[Saved data entries]
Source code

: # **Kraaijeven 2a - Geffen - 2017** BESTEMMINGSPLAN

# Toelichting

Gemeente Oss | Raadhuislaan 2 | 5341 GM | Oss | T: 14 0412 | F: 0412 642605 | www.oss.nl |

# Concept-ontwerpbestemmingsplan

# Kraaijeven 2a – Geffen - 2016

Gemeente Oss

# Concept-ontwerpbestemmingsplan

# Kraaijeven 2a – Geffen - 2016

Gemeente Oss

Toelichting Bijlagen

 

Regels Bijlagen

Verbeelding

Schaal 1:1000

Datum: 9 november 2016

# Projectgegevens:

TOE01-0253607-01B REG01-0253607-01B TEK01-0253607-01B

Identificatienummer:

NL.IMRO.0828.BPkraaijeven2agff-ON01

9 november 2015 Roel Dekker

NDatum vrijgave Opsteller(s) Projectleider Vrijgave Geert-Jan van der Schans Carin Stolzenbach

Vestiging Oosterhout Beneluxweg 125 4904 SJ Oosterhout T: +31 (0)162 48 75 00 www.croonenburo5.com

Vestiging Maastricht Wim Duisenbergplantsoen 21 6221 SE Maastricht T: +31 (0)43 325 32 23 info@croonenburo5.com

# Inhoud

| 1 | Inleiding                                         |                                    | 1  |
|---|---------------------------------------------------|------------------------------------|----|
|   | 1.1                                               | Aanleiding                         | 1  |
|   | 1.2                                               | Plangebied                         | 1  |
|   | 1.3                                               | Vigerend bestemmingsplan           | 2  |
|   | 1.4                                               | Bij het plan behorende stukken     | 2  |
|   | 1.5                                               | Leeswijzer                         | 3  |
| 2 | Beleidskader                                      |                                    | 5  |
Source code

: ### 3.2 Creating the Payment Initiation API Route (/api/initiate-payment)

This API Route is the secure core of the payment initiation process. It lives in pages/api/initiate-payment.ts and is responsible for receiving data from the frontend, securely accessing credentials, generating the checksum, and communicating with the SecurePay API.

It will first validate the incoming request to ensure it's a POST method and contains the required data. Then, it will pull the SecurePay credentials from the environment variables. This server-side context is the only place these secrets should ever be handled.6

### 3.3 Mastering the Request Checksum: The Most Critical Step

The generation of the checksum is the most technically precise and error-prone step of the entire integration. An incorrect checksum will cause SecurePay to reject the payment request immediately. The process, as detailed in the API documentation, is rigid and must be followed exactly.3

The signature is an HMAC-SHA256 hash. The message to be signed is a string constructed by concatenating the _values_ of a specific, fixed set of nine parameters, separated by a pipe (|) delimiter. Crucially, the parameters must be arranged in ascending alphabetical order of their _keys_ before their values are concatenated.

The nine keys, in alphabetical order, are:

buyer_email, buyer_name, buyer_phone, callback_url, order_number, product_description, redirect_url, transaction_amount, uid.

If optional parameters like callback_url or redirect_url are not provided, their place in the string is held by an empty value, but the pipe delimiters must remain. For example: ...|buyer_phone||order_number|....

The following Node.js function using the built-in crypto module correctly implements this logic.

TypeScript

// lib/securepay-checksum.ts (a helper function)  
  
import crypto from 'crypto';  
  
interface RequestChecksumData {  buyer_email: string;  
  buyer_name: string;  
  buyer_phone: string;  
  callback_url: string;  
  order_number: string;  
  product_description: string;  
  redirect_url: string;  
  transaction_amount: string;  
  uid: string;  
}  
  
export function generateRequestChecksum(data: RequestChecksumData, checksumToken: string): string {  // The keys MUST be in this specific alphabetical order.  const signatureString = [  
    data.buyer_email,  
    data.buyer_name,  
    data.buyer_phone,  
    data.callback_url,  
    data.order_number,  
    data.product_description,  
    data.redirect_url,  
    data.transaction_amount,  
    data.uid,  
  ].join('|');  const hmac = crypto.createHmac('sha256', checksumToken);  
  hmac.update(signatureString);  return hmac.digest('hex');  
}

WORK TO COMPLETE: Return a copy of each line in the entries that contains "signatureString".

RESULT FOR THIS EXERCISE:
export function generateRequestChecksum(data: RequestChecksumData, checksumToken: string): string {  // The keys MUST be in this specific alphabetical order.  const signatureString = [  
  hmac.update(signatureString);  return hmac.digest('hex');  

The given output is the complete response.